November 23, 2008

Power of silence




Environmental activist and UN goodwill ambassador John Francis gave one of the best Ted talks I've heard, and I encourage everyone to take the 20 minutes to see it.

The man's story is amazing: in his twenties, after witnessing two oil tankers collide, he decided to stop riding in any motorized vehicle. Then, after realizing that he spent quite a bit of his time arguing with people about this decision, he decides to shut up. He shuts up for 17 years. In the talk, he tells what he learned through silence.

November 18, 2008

Girls with Guns


My friend Bonnie is into genealogy, but she goes a step farther then most. She likes to write hysterical fiction, featuring her female ancestors.

What is a hysterical fiction, you may ask? Well, it's kind of like historical fiction, where a writer does quite a lot of research and takes only a few reasonable creative liberties. Bonnie also does quite a bit of research; but her creative liberties are not restricted to the reasonable. In fact, if an event might have happened, she assumes that it did.

For example, in her latest novel, Barbary, Bonnie has her protagonist somehow participate in every interesting historical event that happened near Johnston County, Tennessee anywhere between 1775 and 1851, like meeting Davie Crockett. The lady apparently was quite a riot in her own right.

Hoping to capitalize on the recent interest in girls with guns, as evidenced by the vast support of Sarah Palin, I painted a possible book cover illustration. I figure that around Christmas, people buy all kinds of stuff, but especially stuff with girls and guns. 'Tis the season!

November 12, 2008

Crack and Wheelchairs

Being a wheelchair user is a bit like being a drug addict, specifically when it comes to repairing or updating your wheelchair. Recently, I have gone into the blackest markets of Los Angeles, sneaking down dark alleys behind nursing homes and special education schools to find tires which I have been waiting for Medicare to deliver. Like crack, I really don’t want to buy $500 tires and yet I need them desperately, and Medicare well I suppose, after 6 months of waiting, are hoping I'll outgrow the disability before they have to pay for new tires.
So once paying the scruffy Permobil user for the tires, shoving them in the back of a van, I needed to find a special mechanic to actually put them on the chair. Wheelchair mechanics my friends, are far worse then regular mechanics as they prey on the Medicare abandoned wheelchairs users who have no where else to go, and are a bit more desperate for a working wheelchair than most are for a working car. And then as every wheelchair using woman knows, showing a bit of leg will get you access to the good stuff. The air modulated seats with knitted cotton covers, hydro electric backlights, impenetrable tire tubing, electric shorts increasing speed and the holy glory of it all, the massaging, heated, pressure sore sensitive back seat.
Yes this is the dark hidden world of disability, and just think I haven’t even described the amputee black market.

November 6, 2008

The Fig Sutra: my chant

Those who follow (or precede, as the case may be) the Fig Sutra want to jump on to the chant / prayer bandwagon. Here's mine:

"Я НЕ ПУП ЗЕМЛИ!"

The proper pronunciation of the chant is:

ya-n'e-poop z'em-l'ee

where the bold syllables are the stressed ones, and the apostrophe signifies a softening of the preceding consonant. The chant is an old Russian proverb, and literally translates to: "I am not the navel of the Earth."

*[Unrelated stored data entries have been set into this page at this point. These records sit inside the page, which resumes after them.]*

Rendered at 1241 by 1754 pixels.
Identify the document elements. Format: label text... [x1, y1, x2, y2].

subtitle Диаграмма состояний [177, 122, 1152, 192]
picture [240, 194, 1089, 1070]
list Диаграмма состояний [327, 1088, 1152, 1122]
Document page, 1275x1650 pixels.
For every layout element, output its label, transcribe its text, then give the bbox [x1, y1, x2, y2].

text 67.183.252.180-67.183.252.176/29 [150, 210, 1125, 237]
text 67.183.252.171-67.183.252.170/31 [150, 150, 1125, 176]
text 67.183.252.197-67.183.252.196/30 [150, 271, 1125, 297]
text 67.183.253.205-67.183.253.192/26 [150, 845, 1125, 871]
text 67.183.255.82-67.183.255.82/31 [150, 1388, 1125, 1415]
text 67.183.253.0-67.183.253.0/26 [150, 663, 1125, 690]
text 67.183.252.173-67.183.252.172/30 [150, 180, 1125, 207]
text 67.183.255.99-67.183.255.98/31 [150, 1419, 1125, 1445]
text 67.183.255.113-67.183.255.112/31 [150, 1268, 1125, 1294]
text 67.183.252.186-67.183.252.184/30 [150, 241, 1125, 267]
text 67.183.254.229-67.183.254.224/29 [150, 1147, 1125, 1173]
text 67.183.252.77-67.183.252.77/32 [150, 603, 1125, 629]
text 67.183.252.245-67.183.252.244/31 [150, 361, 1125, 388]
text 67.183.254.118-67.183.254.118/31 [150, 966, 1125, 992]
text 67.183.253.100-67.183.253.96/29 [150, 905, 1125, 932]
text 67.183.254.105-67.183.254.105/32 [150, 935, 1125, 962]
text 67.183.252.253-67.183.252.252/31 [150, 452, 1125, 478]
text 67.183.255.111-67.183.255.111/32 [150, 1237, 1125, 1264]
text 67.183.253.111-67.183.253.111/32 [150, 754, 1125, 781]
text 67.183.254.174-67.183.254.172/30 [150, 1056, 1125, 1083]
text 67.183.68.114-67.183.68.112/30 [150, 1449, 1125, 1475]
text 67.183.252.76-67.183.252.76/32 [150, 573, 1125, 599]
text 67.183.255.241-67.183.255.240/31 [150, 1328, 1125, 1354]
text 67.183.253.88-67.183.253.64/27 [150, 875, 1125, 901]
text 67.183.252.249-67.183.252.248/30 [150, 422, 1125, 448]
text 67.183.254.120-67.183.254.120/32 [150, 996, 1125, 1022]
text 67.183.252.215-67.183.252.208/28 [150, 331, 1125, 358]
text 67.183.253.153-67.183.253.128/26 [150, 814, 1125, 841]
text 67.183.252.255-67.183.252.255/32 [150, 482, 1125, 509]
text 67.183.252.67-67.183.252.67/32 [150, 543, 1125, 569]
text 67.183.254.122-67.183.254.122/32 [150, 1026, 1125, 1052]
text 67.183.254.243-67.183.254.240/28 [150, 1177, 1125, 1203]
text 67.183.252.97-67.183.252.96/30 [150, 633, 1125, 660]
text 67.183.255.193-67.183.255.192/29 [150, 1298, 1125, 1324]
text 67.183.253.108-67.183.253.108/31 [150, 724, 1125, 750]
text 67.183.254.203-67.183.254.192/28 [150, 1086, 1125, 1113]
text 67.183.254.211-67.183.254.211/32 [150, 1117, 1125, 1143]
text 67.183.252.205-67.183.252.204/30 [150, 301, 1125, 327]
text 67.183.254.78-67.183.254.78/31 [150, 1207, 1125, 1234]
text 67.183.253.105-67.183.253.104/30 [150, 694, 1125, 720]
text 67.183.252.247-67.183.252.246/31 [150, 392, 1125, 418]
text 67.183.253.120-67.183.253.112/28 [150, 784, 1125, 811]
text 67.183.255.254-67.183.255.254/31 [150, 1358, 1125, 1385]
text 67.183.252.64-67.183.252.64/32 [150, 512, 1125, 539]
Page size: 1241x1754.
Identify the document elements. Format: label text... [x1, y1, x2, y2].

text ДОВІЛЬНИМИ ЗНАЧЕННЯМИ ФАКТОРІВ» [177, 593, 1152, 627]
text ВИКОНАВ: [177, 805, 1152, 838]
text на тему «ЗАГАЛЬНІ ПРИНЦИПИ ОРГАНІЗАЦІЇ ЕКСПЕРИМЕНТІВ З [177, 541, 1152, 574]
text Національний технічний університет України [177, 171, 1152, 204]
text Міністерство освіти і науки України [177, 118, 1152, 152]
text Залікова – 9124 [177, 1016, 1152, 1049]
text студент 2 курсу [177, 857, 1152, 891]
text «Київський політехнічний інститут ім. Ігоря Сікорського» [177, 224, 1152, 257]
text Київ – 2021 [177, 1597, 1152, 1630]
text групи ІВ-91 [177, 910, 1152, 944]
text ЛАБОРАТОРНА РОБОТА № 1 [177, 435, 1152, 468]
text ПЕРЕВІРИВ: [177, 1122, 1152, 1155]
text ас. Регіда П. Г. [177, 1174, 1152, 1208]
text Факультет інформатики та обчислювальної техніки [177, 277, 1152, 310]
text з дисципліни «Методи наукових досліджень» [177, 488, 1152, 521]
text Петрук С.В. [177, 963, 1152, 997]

There are many interconnecting interpretations of the significance of the chant; I will list a few of them here.

1. The navel is the central point; the chant acknowledges that I am not the central point of the Universe. It serves as a reminder that my solipsistic perspective is not shared by other components of the world.

2. The navel is also the belly button, a vital connection between conception and birth, but a useless decoration afterward. So is the Fig Sutra.

3. EARTH is deliberately written in all caps, to preserve the ambiguity of whether it's referring to something as global and enormous our our planet, or something as local and trite as dirt. I'm not the navel of either.

4. The chant is actually a slight modification of the Russian proverb, which actually says, "you are not the navel of the Earth". The Fig Sutra chant, on the other hand, always refers to the chanter. After all, do we really need reminders that other people ain't all that?

The proper time to chant: any time you feel overwhelmed, or upset, or elated. The proper duration: repeat the chant until you believe it.